What the task requires
Can you print every entry below line for line, with nothing changed?

[Collected data entries]
** Start **

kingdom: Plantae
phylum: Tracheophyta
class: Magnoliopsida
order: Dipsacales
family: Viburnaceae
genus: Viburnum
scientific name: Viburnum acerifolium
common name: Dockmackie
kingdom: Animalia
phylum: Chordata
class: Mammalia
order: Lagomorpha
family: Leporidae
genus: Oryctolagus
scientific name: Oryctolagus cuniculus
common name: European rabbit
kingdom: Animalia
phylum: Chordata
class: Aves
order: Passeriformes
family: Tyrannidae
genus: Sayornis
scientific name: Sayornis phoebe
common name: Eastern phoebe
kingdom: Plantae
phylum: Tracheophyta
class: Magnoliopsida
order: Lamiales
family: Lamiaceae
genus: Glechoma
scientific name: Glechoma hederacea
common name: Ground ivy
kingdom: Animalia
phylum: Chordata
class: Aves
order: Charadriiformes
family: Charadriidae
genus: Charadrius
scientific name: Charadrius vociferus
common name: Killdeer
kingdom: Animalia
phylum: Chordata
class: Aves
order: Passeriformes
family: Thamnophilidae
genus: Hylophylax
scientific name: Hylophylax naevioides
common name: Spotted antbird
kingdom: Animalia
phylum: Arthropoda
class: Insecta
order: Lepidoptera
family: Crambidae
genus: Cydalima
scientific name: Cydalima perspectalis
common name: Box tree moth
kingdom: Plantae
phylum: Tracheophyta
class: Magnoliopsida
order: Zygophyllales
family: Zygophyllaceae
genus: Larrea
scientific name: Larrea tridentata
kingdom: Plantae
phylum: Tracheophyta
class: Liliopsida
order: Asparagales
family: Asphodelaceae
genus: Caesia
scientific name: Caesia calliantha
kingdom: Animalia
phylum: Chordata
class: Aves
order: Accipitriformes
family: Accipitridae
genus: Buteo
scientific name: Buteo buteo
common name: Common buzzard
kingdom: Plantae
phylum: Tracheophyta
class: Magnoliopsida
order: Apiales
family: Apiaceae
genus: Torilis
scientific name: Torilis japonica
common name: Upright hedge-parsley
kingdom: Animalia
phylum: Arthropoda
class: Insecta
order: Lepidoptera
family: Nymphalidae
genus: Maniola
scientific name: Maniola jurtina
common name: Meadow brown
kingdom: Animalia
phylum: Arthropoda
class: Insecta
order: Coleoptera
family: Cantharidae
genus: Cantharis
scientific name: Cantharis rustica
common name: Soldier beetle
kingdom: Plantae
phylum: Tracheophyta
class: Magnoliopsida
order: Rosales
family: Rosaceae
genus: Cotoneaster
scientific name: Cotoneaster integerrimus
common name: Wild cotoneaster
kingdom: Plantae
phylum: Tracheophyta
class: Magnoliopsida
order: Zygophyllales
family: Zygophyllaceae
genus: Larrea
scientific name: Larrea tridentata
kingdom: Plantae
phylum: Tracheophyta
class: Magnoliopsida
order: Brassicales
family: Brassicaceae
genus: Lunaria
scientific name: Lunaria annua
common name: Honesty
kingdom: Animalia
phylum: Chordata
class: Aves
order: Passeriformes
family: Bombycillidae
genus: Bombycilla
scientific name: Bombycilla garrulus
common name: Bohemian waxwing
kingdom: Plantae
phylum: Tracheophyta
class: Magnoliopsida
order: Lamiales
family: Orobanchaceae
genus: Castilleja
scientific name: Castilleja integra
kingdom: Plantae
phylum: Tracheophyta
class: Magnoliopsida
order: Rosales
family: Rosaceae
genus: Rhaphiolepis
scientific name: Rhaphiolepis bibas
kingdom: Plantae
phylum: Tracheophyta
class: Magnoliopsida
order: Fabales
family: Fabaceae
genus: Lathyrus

** End **

Expected output
kingdom: Plantae
phylum: Tracheophyta
class: Magnoliopsida
order: Dipsacales
family: Viburnaceae
genus: Viburnum
scientific name: Viburnum acerifolium
common name: Dockmackie
kingdom: Animalia
phylum: Chordata
class: Mammalia
order: Lagomorpha
family: Leporidae
genus: Oryctolagus
scientific name: Oryctolagus cuniculus
common name: European rabbit
kingdom: Animalia
phylum: Chordata
class: Aves
order: Passeriformes
family: Tyrannidae
genus: Sayornis
scientific name: Sayornis phoebe
common name: Eastern phoebe
kingdom: Plantae
phylum: Tracheophyta
class: Magnoliopsida
order: Lamiales
family: Lamiaceae
genus: Glechoma
scientific name: Glechoma hederacea
common name: Ground ivy
kingdom: Animalia
phylum: Chordata
class: Aves
order: Charadriiformes
family: Charadriidae
genus: Charadrius
scientific name: Charadrius vociferus
common name: Killdeer
kingdom: Animalia
phylum: Chordata
class: Aves
order: Passeriformes
family: Thamnophilidae
genus: Hylophylax
scientific name: Hylophylax naevioides
common name: Spotted antbird
kingdom: Animalia
phylum: Arthropoda
class: Insecta
order: Lepidoptera
family: Crambidae
genus: Cydalima
scientific name: Cydalima perspectalis
common name: Box tree moth
kingdom: Plantae
phylum: Tracheophyta
class: Magnoliopsida
order: Zygophyllales
family: Zygophyllaceae
genus: Larrea
scientific name: Larrea tridentata
kingdom: Plantae
phylum: Tracheophyta
class: Liliopsida
order: Asparagales
family: Asphodelaceae
genus: Caesia
scientific name: Caesia calliantha
kingdom: Animalia
phylum: Chordata
class: Aves
order: Accipitriformes
family: Accipitridae
genus: Buteo
scientific name: Buteo buteo
common name: Common buzzard
kingdom: Plantae
phylum: Tracheophyta
class: Magnoliopsida
order: Apiales
family: Apiaceae
genus: Torilis
scientific name: Torilis japonica
common name: Upright hedge-parsley
kingdom: Animalia
phylum: Arthropoda
class: Insecta
order: Lepidoptera
family: Nymphalidae
genus: Maniola
scientific name: Maniola jurtina
common name: Meadow brown
kingdom: Animalia
phylum: Arthropoda
class: Insecta
order: Coleoptera
family: Cantharidae
genus: Cantharis
scientific name: Cantharis rustica
common name: Soldier beetle
kingdom: Plantae
phylum: Tracheophyta
class: Magnoliopsida
order: Rosales
family: Rosaceae
genus: Cotoneaster
scientific name: Cotoneaster integerrimus
common name: Wild cotoneaster
kingdom: Plantae
phylum: Tracheophyta
class: Magnoliopsida
order: Zygophyllales
family: Zygophyllaceae
genus: Larrea
scientific name: Larrea tridentata
kingdom: Plantae
phylum: Tracheophyta
class: Magnoliopsida
order: Brassicales
family: Brassicaceae
genus: Lunaria
scientific name: Lunaria annua
common name: Honesty
kingdom: Animalia
phylum: Chordata
class: Aves
order: Passeriformes
family: Bombycillidae
genus: Bombycilla
scientific name: Bombycilla garrulus
common name: Bohemian waxwing
kingdom: Plantae
phylum: Tracheophyta
class: Magnoliopsida
order: Lamiales
family: Orobanchaceae
genus: Castilleja
scientific name: Castilleja integra
kingdom: Plantae
phylum: Tracheophyta
class: Magnoliopsida
order: Rosales
family: Rosaceae
genus: Rhaphiolepis
scientific name: Rhaphiolepis bibas
kingdom: Plantae
phylum: Tracheophyta
class: Magnoliopsida
order: Fabales
family: Fabaceae
genus: Lathyrus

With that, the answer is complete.